Not the physical hunger for food, but the Mindsink's hunger. The singing void in her skull. The terrifying, endless vacuum that had swallowed a mother's love and a killer's gravity.
She looked at the lead Mud-Lark and let him feel the hole in her head.
The effect was immediate. The creatures recoiled, hissing. They dropped their rusted weapons, clutching their heads, whining like kicked dogs. Animals knew when they were in the presence of a predator that ate souls.
"Go," Kae commanded. Her voice vibrated with a sub-vocal resonance, a leftover tremor from the Laughing Note.
The Mud-Larks scrambled backward, splashing into the water, disappearing into the shadows of the pylons.
Valerius stared at her. He didn't look relieved. He looked like he was standing next to a bomb that had stopped ticking and started humming.
"You didn't use magic," he said quietly.
"No," Kae said, turning to face the river. "I just showed them the teeth."
"Vance," Valerius stepped closer. "Your eyes. They aren't going back to normal. The violet... it's staining the sclera."
"Does it matter?" Kae asked. "We have a job to do, Inquisitor. You said the Pneumatic Exchange is the way down. How do we get there without being spotted by the Sleepers?"

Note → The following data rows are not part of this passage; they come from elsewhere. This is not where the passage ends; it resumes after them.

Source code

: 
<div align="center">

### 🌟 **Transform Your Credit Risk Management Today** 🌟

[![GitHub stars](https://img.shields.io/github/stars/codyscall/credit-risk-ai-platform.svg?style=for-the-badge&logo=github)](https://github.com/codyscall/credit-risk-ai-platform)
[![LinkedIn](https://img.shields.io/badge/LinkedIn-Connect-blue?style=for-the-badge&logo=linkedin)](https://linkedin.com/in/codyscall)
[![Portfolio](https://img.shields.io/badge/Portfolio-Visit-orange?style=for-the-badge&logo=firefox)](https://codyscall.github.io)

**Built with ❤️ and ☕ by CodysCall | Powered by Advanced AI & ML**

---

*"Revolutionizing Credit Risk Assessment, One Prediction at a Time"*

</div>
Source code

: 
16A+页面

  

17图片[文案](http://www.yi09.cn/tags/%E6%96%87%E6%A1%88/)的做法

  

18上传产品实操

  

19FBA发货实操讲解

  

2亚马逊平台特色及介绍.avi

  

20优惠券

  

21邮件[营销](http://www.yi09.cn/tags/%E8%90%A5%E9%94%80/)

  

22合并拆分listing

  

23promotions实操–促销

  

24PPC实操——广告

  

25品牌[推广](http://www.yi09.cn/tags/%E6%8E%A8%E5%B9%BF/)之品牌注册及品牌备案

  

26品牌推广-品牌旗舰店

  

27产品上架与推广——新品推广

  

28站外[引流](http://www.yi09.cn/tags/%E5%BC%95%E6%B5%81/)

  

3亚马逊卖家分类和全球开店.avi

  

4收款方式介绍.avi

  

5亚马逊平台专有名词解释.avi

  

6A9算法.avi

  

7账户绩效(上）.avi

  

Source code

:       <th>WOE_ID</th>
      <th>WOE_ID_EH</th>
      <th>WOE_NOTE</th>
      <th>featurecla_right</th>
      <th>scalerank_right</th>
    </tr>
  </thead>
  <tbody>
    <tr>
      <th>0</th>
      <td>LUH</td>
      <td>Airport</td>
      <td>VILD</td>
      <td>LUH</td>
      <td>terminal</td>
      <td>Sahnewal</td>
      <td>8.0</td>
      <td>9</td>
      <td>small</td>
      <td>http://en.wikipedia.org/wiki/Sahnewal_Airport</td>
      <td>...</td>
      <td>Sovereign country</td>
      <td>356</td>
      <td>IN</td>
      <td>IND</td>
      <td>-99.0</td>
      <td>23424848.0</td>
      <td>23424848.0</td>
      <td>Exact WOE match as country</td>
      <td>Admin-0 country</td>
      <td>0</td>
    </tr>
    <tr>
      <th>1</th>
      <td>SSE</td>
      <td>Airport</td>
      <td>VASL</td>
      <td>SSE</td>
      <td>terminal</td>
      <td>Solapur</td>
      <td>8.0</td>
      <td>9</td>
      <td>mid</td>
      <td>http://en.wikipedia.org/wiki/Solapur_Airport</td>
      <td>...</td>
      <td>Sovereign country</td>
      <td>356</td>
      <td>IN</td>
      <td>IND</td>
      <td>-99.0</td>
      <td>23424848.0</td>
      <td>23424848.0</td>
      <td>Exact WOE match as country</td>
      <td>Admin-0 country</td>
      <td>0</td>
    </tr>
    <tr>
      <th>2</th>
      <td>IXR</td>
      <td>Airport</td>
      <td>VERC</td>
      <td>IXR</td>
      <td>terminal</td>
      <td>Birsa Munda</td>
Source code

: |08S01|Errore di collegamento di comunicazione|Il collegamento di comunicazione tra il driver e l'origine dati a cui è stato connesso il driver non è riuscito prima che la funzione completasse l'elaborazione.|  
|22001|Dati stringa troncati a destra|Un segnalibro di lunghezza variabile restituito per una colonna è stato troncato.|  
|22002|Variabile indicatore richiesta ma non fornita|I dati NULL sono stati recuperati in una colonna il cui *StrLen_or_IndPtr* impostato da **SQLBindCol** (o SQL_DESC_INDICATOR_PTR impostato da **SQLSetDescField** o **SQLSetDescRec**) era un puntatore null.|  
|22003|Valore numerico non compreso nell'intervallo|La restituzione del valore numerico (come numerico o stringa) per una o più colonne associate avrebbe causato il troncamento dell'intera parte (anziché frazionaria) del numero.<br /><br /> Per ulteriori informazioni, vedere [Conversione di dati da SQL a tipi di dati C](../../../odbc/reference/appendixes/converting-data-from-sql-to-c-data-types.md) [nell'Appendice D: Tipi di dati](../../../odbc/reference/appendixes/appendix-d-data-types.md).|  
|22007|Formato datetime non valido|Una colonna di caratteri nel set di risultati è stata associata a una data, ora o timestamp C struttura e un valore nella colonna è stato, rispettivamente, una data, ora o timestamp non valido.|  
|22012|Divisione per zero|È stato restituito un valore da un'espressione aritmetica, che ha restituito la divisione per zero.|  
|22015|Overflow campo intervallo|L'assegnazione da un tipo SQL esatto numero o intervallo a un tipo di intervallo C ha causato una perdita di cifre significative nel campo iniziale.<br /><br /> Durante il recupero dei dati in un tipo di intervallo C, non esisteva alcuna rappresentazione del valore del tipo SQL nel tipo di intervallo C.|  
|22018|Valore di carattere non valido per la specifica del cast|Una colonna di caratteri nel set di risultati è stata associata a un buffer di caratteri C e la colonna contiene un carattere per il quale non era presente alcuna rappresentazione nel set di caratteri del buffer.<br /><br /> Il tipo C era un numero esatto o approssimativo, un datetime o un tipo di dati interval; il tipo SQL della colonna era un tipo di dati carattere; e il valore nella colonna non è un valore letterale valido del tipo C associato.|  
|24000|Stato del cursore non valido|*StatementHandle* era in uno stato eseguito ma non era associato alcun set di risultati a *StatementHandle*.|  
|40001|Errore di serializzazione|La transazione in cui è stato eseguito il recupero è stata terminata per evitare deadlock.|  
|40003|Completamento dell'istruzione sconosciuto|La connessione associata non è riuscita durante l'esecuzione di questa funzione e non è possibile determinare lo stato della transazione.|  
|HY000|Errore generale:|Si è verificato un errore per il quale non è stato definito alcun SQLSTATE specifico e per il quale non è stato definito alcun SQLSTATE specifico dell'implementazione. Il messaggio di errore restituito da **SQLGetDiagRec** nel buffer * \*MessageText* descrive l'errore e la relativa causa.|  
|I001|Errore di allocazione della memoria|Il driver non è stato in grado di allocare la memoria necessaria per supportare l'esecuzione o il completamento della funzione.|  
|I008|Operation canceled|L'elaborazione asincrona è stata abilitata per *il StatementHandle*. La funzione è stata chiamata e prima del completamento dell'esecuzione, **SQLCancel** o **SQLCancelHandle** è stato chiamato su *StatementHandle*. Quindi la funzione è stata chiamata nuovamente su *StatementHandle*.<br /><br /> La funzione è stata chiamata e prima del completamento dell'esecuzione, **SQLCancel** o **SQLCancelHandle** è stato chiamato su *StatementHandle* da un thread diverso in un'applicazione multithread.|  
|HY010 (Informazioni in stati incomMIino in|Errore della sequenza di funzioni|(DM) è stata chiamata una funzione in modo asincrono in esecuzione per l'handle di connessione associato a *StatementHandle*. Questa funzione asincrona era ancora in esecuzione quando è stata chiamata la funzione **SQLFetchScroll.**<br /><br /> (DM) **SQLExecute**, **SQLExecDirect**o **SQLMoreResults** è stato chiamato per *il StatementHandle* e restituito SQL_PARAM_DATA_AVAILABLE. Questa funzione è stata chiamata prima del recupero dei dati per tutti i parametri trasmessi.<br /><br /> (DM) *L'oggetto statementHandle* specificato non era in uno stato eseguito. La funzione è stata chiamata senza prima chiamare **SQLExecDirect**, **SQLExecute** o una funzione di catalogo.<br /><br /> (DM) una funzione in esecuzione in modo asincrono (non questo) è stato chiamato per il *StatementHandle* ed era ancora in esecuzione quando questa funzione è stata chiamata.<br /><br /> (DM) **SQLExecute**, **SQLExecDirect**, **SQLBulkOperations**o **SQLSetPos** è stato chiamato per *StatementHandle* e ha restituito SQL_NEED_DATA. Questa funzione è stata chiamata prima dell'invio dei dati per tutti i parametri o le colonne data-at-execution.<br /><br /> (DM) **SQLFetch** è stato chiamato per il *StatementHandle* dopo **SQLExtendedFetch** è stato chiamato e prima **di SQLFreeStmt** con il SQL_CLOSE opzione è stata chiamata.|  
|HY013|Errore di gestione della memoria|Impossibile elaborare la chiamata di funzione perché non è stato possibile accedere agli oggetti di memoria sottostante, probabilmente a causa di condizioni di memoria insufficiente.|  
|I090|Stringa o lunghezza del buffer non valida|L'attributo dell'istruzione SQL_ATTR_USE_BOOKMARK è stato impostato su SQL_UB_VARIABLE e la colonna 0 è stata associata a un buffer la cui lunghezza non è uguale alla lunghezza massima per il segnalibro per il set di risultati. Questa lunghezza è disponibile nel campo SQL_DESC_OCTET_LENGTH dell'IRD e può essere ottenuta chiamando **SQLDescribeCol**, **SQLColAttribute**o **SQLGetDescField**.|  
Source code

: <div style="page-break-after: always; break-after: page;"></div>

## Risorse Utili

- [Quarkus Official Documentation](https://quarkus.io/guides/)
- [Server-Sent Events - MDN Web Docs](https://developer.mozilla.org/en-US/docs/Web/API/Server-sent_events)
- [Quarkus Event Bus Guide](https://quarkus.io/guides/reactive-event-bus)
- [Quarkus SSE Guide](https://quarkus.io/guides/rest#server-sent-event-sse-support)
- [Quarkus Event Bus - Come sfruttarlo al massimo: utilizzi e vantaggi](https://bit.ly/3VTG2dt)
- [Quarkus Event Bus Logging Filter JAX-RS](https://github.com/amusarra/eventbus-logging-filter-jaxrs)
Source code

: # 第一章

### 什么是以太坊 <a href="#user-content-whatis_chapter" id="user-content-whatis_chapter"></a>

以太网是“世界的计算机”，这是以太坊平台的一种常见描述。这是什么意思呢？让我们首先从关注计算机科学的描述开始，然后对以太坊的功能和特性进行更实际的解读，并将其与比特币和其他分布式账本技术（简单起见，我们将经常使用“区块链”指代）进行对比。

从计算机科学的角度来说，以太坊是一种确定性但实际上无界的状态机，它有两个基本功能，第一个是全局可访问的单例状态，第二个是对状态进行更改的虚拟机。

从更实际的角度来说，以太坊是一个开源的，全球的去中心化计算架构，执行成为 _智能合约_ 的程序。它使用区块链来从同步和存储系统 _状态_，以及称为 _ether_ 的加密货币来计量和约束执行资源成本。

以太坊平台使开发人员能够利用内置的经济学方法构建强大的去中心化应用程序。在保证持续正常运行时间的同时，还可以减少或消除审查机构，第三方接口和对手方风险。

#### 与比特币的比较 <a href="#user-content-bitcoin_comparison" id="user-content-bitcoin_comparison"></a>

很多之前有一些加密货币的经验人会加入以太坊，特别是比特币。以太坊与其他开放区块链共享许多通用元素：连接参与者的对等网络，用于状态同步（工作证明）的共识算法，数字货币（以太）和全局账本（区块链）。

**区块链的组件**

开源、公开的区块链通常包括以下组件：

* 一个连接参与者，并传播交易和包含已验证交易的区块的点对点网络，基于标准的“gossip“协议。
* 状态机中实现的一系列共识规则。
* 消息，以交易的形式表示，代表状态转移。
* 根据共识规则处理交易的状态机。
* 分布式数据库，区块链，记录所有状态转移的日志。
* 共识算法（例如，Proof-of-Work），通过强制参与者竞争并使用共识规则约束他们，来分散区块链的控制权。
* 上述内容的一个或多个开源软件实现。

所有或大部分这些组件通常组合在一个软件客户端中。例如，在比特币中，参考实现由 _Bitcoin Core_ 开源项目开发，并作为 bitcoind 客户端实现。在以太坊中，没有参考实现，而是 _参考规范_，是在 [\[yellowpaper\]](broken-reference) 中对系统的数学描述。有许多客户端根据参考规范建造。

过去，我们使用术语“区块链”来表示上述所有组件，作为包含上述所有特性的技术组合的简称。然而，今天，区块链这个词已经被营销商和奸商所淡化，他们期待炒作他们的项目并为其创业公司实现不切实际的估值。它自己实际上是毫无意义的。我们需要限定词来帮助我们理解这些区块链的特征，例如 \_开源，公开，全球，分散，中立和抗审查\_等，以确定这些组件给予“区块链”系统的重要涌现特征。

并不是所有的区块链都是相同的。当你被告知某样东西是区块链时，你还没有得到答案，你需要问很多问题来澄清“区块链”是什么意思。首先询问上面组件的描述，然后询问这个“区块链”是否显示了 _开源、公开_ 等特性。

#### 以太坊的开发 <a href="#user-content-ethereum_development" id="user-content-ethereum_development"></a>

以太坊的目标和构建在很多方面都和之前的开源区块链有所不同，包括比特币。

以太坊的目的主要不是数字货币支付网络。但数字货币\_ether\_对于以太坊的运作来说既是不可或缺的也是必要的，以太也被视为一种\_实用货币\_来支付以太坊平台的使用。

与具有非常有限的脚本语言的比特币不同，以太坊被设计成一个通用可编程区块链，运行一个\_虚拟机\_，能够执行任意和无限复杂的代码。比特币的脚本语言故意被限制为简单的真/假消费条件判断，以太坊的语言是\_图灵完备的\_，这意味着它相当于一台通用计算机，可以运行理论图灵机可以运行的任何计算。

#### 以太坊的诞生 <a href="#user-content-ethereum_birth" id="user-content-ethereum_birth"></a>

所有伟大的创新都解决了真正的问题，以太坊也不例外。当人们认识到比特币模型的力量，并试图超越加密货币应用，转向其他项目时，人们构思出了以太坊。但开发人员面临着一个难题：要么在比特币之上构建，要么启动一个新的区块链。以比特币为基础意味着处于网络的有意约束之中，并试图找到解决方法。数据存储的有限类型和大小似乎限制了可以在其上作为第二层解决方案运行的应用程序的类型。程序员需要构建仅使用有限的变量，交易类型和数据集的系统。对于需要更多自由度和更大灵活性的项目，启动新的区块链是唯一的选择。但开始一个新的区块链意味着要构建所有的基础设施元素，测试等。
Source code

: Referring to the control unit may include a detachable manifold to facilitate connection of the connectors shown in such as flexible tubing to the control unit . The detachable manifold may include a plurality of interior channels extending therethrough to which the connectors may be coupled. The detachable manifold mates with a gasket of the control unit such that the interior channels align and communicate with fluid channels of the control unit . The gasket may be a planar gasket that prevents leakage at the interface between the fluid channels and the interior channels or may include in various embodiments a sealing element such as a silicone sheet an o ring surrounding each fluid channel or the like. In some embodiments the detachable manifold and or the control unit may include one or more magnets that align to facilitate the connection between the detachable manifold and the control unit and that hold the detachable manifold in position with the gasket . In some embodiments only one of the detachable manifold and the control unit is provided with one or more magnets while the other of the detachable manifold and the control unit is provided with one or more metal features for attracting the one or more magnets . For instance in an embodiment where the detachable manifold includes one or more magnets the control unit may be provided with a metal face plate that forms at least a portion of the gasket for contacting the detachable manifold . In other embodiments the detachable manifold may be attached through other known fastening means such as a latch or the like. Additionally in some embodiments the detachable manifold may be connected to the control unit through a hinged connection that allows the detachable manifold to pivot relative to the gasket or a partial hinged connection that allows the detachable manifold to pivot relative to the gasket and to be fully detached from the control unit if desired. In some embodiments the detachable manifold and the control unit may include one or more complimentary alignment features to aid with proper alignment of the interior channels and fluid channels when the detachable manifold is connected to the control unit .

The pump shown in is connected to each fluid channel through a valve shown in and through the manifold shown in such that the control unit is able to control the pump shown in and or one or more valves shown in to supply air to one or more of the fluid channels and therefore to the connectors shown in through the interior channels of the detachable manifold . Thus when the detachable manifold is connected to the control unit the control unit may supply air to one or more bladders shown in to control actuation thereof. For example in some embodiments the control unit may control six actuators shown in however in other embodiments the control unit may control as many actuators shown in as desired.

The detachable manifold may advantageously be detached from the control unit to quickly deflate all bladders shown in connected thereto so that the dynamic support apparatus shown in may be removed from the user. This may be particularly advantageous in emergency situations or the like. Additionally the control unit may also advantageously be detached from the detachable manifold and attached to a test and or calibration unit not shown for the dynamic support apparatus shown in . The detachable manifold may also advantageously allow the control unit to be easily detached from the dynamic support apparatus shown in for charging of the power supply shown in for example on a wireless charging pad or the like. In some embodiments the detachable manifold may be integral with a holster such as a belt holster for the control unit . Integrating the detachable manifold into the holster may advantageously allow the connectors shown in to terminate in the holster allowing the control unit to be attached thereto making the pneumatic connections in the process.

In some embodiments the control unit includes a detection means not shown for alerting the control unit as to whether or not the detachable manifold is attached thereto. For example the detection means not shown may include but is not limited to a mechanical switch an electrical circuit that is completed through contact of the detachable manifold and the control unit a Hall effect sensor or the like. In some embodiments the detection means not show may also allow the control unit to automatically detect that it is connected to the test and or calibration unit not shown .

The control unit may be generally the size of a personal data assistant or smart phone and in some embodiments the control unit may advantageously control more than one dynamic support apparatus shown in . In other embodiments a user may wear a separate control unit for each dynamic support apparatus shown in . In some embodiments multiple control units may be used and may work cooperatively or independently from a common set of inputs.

Valerius hesitated, then sheathed his knife. "The Service Tunnels. The Mud-Larks use them to move contraband. If we follow their tracks, we can bypass the streets entirely."
He pointed to a rusted grate set into the brickwork of the bridge abutment. "Inside. It will be tight. And it will smell worse than this."
They waded through the muck to the grate. Valerius wrenched it open with a groan of metal, revealing a dark, dripping tunnel that breathed warm, fetid air into the night.
"Ladies first," Valerius muttered.
Kae crawled inside. The tunnel was claustrophobic, the walls slick with algae. As she moved, her mind began to wander, drifting dangerously close to the memories she had suppressed.
She saw Lector Halloway turning to stone. She saw the White Queen's sewn-shut eyes. She saw the mirror mask reflecting a room that wasn't there.
He is building you, the Voice whispered in the echo of the tunnel. Layer by layer. Trauma by trauma. He isn't just making you strong, Kaelen. He is hollowing you out.
"Why?" Kae whispered back to the darkness. "Why me?"
Because to open the door to the Laughing God, the Voice replied, you need a vessel that is completely empty. And you, my dear, are the hungriest thing in Obolus.
"Vance?" Valerius's voice echoed from behind her. "Who are you talking to?"
Kae paused. She could feel the "Cipher" inside her—the complex geometric madness the Killer had implanted—shifting, clicking into a new configuration. It wasn't just a passenger anymore. It was a navigation system.
"I'm talking to the map," Kae said. "And I think I know the way."
She crawled faster, deeper into the bowels of the city. Down here, beneath the fires and the panic bells, the silence was heavy. But it wasn't empty.
Ahead of them, in the dark, something was ticking.
Tick. Tick. Tick.
It wasn't a clock. It was the sound of claws on stone, waiting for them at the end of the line.
"Valerius," Kae called back, her voice steady. "Do you still have that canister of acid?"
"One left. Why?"
"Because," Kae said, staring into the gloom where two red eyes had just opened. "I think the doorman is awake."